Vera went back and forth several times about the matter of the overhead light. The debate felt old and familiar in a way she didn’t care to remember. In the end, she decided that it was best to leave it on. She could feel, deep in her bones, that it didn’t matter what she did, didn’t matter if the lights were on or the bed was new or the house was being actively torn apart by wild beasts.
The thing would come.
It was ten o’clock.
The inside of the closet was dark and close. Vera felt a familiar sense of claustrophobic exhilaration; she’d spent so many of the nights of her childhood tucked into a place that was too small for her body, waiting to see something she wasn’t meant to see. Although there was always, always the part of her that wondered whether she was meant to see. Not that she’d ever know for sure, now.
Had her father left the peephole under her bed by mistake, thinking she would never find it? Or had he left it on purpose, knowing that she would watch? Had he wanted her to see, wanted her to learn? There was so much, she was sure, that he’d meant to teach her. Surely he’d seen something of himself in her, something that deserved to be loved and nurtured.
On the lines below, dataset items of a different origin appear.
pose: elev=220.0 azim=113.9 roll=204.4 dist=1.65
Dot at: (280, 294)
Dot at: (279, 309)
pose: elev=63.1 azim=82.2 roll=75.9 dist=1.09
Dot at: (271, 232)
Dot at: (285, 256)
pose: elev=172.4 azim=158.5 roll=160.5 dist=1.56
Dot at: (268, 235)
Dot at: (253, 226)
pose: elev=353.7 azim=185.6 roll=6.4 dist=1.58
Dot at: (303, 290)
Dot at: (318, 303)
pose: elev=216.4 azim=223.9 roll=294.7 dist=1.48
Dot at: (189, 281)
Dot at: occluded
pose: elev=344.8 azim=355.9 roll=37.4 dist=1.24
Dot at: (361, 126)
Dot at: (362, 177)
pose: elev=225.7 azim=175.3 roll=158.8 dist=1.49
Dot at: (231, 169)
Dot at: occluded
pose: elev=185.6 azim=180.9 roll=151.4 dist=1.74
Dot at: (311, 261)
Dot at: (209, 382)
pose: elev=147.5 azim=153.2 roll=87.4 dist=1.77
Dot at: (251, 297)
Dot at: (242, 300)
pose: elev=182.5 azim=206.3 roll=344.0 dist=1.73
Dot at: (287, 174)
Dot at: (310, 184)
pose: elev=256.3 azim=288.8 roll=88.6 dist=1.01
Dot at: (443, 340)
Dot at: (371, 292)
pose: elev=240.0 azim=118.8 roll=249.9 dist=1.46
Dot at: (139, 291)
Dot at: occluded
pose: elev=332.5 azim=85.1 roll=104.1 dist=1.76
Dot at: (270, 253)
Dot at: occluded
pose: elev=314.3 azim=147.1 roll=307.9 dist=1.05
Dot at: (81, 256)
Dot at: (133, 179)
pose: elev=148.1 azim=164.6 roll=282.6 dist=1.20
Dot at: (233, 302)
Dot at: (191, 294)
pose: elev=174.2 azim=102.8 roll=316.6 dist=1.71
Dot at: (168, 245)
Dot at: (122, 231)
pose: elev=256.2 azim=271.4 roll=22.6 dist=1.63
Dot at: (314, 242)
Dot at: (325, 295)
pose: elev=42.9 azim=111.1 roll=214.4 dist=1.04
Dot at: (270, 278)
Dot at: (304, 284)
He went away and she never got the chance to learn what she’d gotten wrong on that horrible night when Brandon nearly died. She never got the chance to learn how she’d messed everything up so badly. In the daylight, when she felt like a grown-up with her own car and her own life and her own morals, Vera knew that the grease wasn’t real—that it was something her father’s mind created, a figment that drove him to kill again and again.
But at night, in her bed, with the blue light of her laptop stinging her eyes—and there in that closet, with her father’s gloves and his thermos and a pile of old blankets that had once warmed his lap, too—Vera wasn’t so sure. In the dark, when she was alone, she couldn’t help but wonder what she would have learned if they’d only had more time together. What she could have fixed.
It was twelve thirty.
The decision not to visit her father had been easy enough back when she’d thought that he didn’t want to talk to her. She spent so long, when she was a teenager, wanting to see him. Wanting to hear from him. Wanting anything. But then—nothing. No letters, no requests for visitation. She’d cried and fought with her mother, and then she’d cried and fought with herself. She’d gotten angry at her father, and then she’d processed the anger, digested it, and let it go.
She’d accepted it. Her father blamed her for his arrest, and he didn’t want her anymore. She’d decided to not-want him right back.
But now she knew better. Now, after all these hours in the dark closet, she was certain: the monster in the dining room bed was to blame, had kept her and her father apart for all these years, had stood between her and a true understanding of what was just below the surface of the world.
And now he was dead.
She didn’t want to have to make peace with anything else. Vera had spent enough time not getting to learn the truth of the world, enough time not understanding the monsters of the world and where they came from and what they wanted. Tonight was going to be different.
It was three o’clock in the morning.
She unscrewed the lid of the thermos and sipped at the coffee. It was turning sour already, but it was still warm, and that was enough.
She shifted in her nest of blankets. Light peeked through the slats of the door, striping her lap with soft yellow. The bedroom on the other side of those slats was perfectly quiet; the shadows beneath the bed were perfectly still. The night was warm and the air was humming with insect-noise.
She heard the front door ease open, heard Duvall’s footfalls across the entryway floor, heard the basement door open and then close again. She chewed on the inside of her cheek.
It would come. It would come, and then her lack of a plan would be irrelevant, because she would finally know it. No matter what it was—a spectral shadow in the shape of a small boy, or the ghost of a man who had worn heavy boots, or a few dozen half-rotted men with dark-brown hair and moustaches and holes perforating all the most vulnerable parts of their bodies—she would know.